The Paisa population may be a genetic isolate with a potentially unique genetic profile, therefore our generalizability may be limited and not extend to all rural populations. Additionally, it is important to note that mental illness, particularly in rural areas, is extraordinarily stigmatized. If a person seeks out a mental health professional, it is generally viewed with a negative connotation by the rest of the population. This often leads to labels such as “crazies,” or “the crazy town.” This is a factor that prevents people with mental illness from seeking specialized medical care. Given the lack of education in rural towns, patients affected by mental disorders oftentimes attribute their symptoms to part of their personality, hexing or demonic possession. These individuals rarely seek medical care. Another potential limitation was a selection bias toward patients that favor seeking medical attention. In the rural setting, there is only one clinic serving all medical problems in the municipality. Some patients in the municipality were still five to seven hours away walking distance. Because of the extensive effort required to seek medical care in this setting, it can be implied that only those that were highly motivated would seek treatment. The urban cohort may also introduce selection bias since access to care is more widely available, and the patient population is presumably more psychiatrically ill in a tertiary center.
Furthermore, in tabulation of comorbid conditions, we were unable to integrate Cumulative Illness Rating Scales (CIRS), to assess our cohorts due to lack of data availability, future research should better integrate this tool for greater accuracy in measuring these variables. Lastly the power of our study was limited by the number of rural patients included in our study.

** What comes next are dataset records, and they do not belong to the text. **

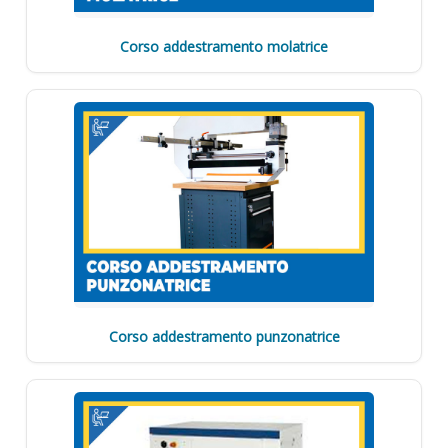
Corso addestramento molatrice
Corso addestramento punzonatrice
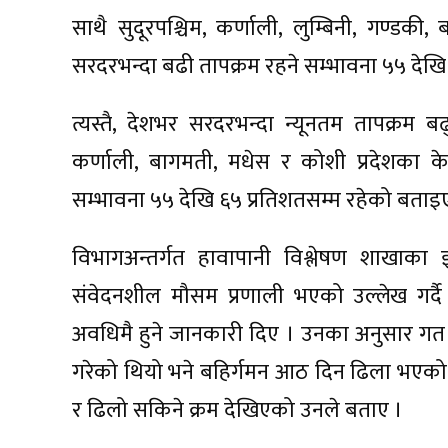
साथै सुदूरपश्चिम, कर्णाली, लुम्बिनी, गण्डकी
सरदरभन्दा बढी तापक्रम रहने सम्भावना ५५ देख
त्यस्तै, देशभर सरदरभन्दा न्यूनतम तापक्रम बढ
कर्णाली, बागमती, मधेस र कोशी प्रदेशका केही
सम्भावना ५५ देखि ६५ प्रतिशतसम्म रहेको बता
विभागअन्तर्गत हावापानी विश्लेषण शाखाका इ
संवेदनशील मौसम प्रणाली भएको उल्लेख गर्दै 
अवधिमै हुने जानकारी दिए । उनका अनुसार गत 
गरेको थियो भने बहिर्गमन आठ दिन ढिला भएको थियो 
र ढिलो सकिने क्रम देखिएको उनले बताए ।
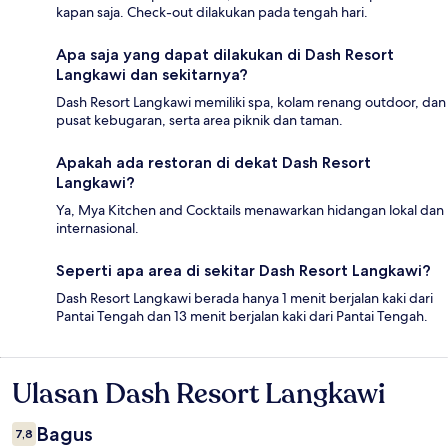
kapan saja. Check-out dilakukan pada tengah hari.
Apa saja yang dapat dilakukan di Dash Resort
Langkawi dan sekitarnya?
Dash Resort Langkawi memiliki spa, kolam renang outdoor, dan
pusat kebugaran, serta area piknik dan taman.
Apakah ada restoran di dekat Dash Resort
Langkawi?
Ya, Mya Kitchen and Cocktails menawarkan hidangan lokal dan
internasional.
Seperti apa area di sekitar Dash Resort Langkawi?
Dash Resort Langkawi berada hanya 1 menit berjalan kaki dari
Pantai Tengah dan 13 menit berjalan kaki dari Pantai Tengah.
Ulasan Dash Resort Langkawi
Ulasan
Bagus
7,8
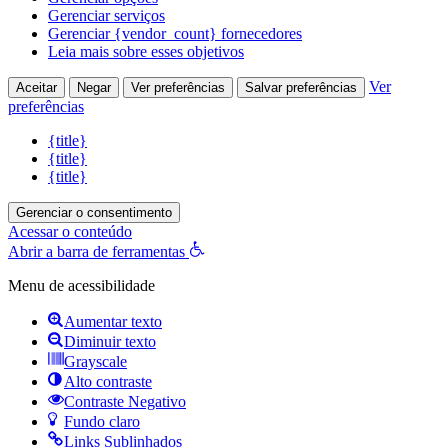
Gerenciar serviços
Gerenciar {vendor_count} fornecedores
Leia mais sobre esses objetivos
Ver
Aceitar
Negar
Ver preferências
Salvar preferências
preferências
{title}
{title}
{title}
Gerenciar o consentimento
Acessar o conteúdo
Abrir a barra de ferramentas
Menu de acessibilidade
Aumentar texto
Diminuir texto
Grayscale
Alto contraste
Contraste Negativo
Fundo claro
Links Sublinhados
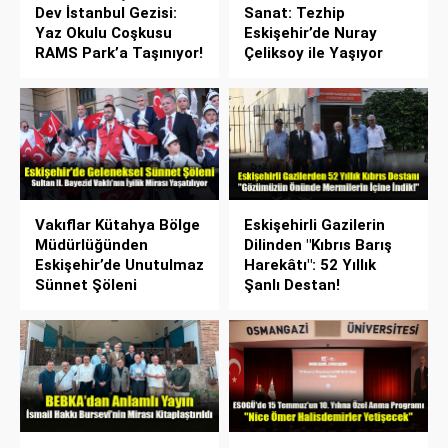
Dev İstanbul Gezisi:
Sanat: Tezhip
Yaz Okulu Coşkusu
Eskişehir’de Nuray
RAMS Park’a Taşınıyor!
Çeliksoy ile Yaşıyor
Vakıflar Kütahya Bölge
Eskişehirli Gazilerin
Müdürlüğünden
Dilinden "Kıbrıs Barış
Eskişehir’de Unutulmaz
Harekâtı": 52 Yıllık
Sünnet Şöleni
Şanlı Destan!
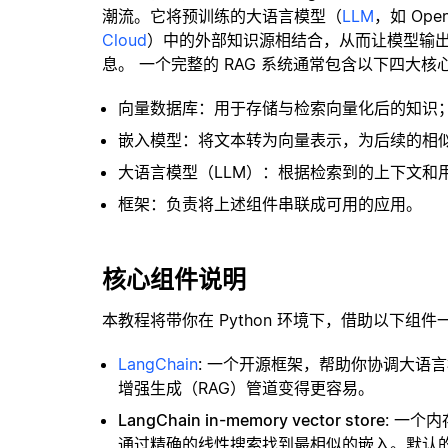
潮流。它将预训练的大语言模型（
LLM
，如 Op
Cloud
）中的外部知识源相结合，从而让模型输
息。 一个完整的 RAG 系统通常包含以下四大核
向量数据库：用于存储与检索向量化后的知识
嵌入模型：将文本转为向量表示，为后续的相
大语言模型（LLM）：根据检索到的上下文和
框架：负责将上述组件串联成可用的应用。
核心组件说明
本教程将带你在 Python 环境下，借助以下组件
LangChain
: 一个开源框架，帮助你协调大语
增强生成（RAG）管道变得更容易。
LangChain in-memory vector store
: 一个
通过精确的线性搜索找到最相似的嵌入。默认的相似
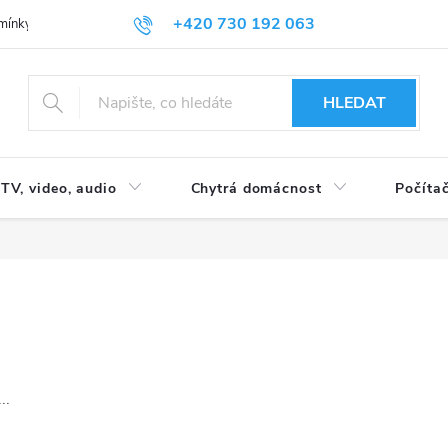
+420 730 192 063
mínky
Podmínky ochrany osobních údajů
HLEDAT
TV, video, audio
Chytrá domácnost
Počítač
..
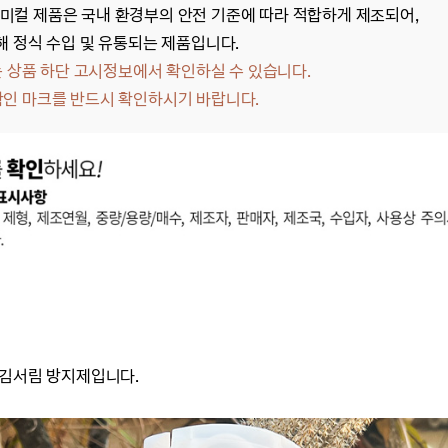
미컬 제품은 국내 환경부의 안전 기준에 따라 적합하게 제조되어,
해 정식 수입 및 유통되는 제품입니다.
상품 하단 고시정보에서 확인하실 수 있습니다.
확인 마크를 반드시 확인하시기 바랍니다.
 김서림 방지제입니다.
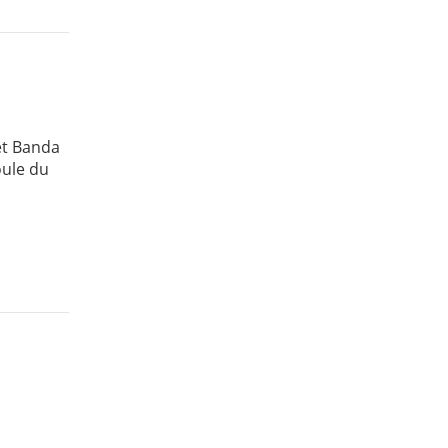
et Banda
oule du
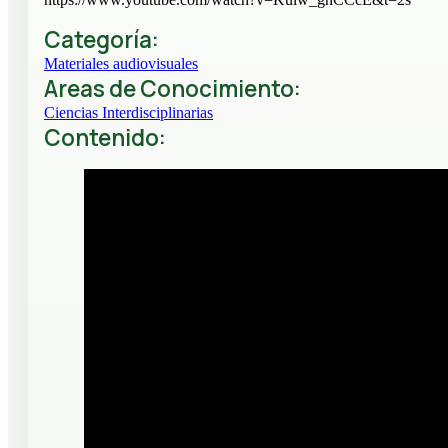
Categoría:
Materiales audiovisuales
Areas de Conocimiento:
Ciencias Interdisciplinarias
Contenido:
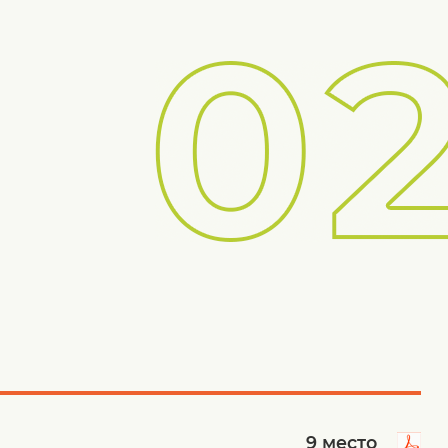
9
место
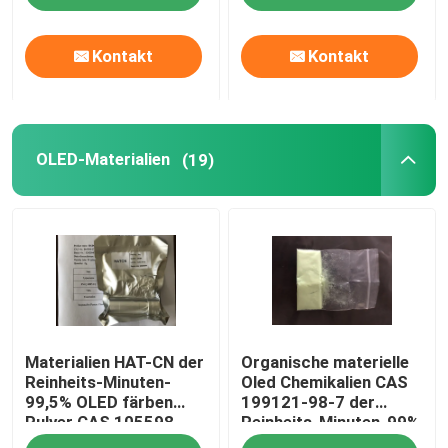
Kontakt
Kontakt
OLED-Materialien
(19)
Materialien HAT-CN der
Organische materielle
Reinheits-Minuten-
Oled Chemikalien CAS
99,5% OLED färben
199121-98-7 der
Pulver CAS 105598-
Reinheits-Minuten-99%
27-4 gelb
DNTPD Oled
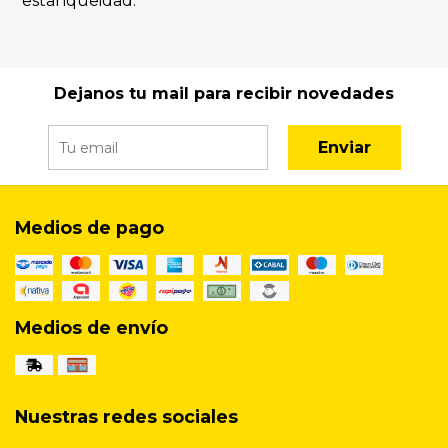
estanqueidad.
Dejanos tu mail para recibir novedades
Enviar
Medios de pago
Medios de envío
Nuestras redes sociales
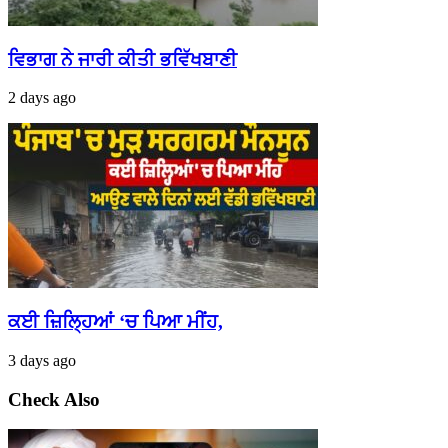
ਵਿਭਾਗ ਨੇ ਜਾਰੀ ਕੀਤੀ ਭਵਿੱਖਬਾਣੀ
2 days ago
ਕਈ ਜ਼ਿਲ੍ਹਿਆਂ ‘ਚ ਪਿਆ ਮੀਂਹ,
3 days ago
Check Also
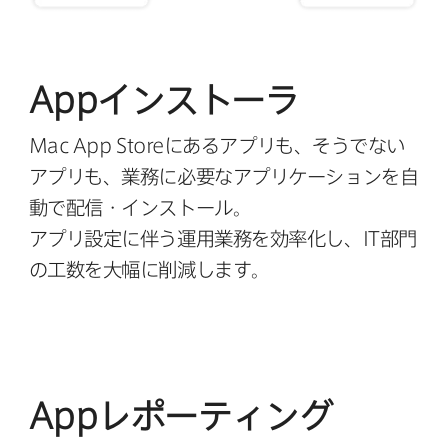
App
インストーラ
Mac App Store
に​ある​アプリも、そうでない​
アプリも、​業務に​必要な​アプリケーションを​⾃
動で​配信・インストール。
アプリ設定に​伴う​運⽤業務を​効率化し、
IT
部⾨
の​⼯数を​⼤幅に​削減します。
App
レポーティング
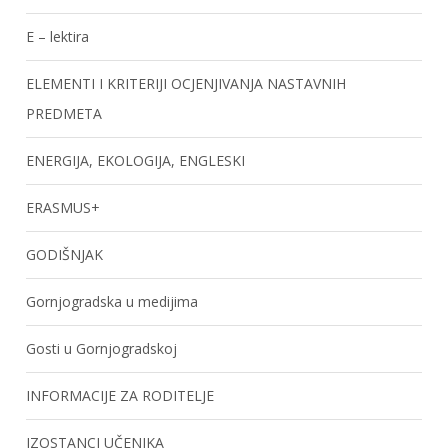
E – lektira
ELEMENTI I KRITERIJI OCJENJIVANJA NASTAVNIH
PREDMETA
ENERGIJA, EKOLOGIJA, ENGLESKI
ERASMUS+
GODIŠNJAK
Gornjogradska u medijima
Gosti u Gornjogradskoj
INFORMACIJE ZA RODITELJE
IZOSTANCI UČENIKA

Even though the urban population in Bogota had more favorable risk profiles than the rural Filadelfia population, the rural population had significantly elevated morbidity of CVD. This suggests that the calculator used to gauge risk is a generally inadequate tool to assess CVD risk in rural BD patients in countries like Colombia. Additionally, differences in mainstay psychiatric treatment between rural and urban patients were stark, likely a reflection of the multifactorial variables affecting rural, generally uneducated patients. “The data collected from the study suggests a better method of risk stratification is needed for rural BD populations that is generalizable to other psychiatric populations. Once implemented, treatment needs to then be optimized to address risk factors not captured by the FHS calculator, for both psychiatric and non-psychiatric patients.”
|MODELING PROBABILITY FOR PATIENTS WITH BETTER RISK PROFILES||BOGOTA (URBAN)||FILADELFIA (RURAL)|
|ODDS RATIO||95% CONFIDENCE INTERVAL||ODDS RATIO||95% CONFIDENCE INTERVAL|
|1st Generation Anti-psychotics||1.14||0.487–2.66||0.715||0.117–4.361|
|2nd Generation Anti-psychotics||0.558||0.118–2.635||1.14||0.299–4.352|
Data Accessibility Statement
Data are available upon reasonable request.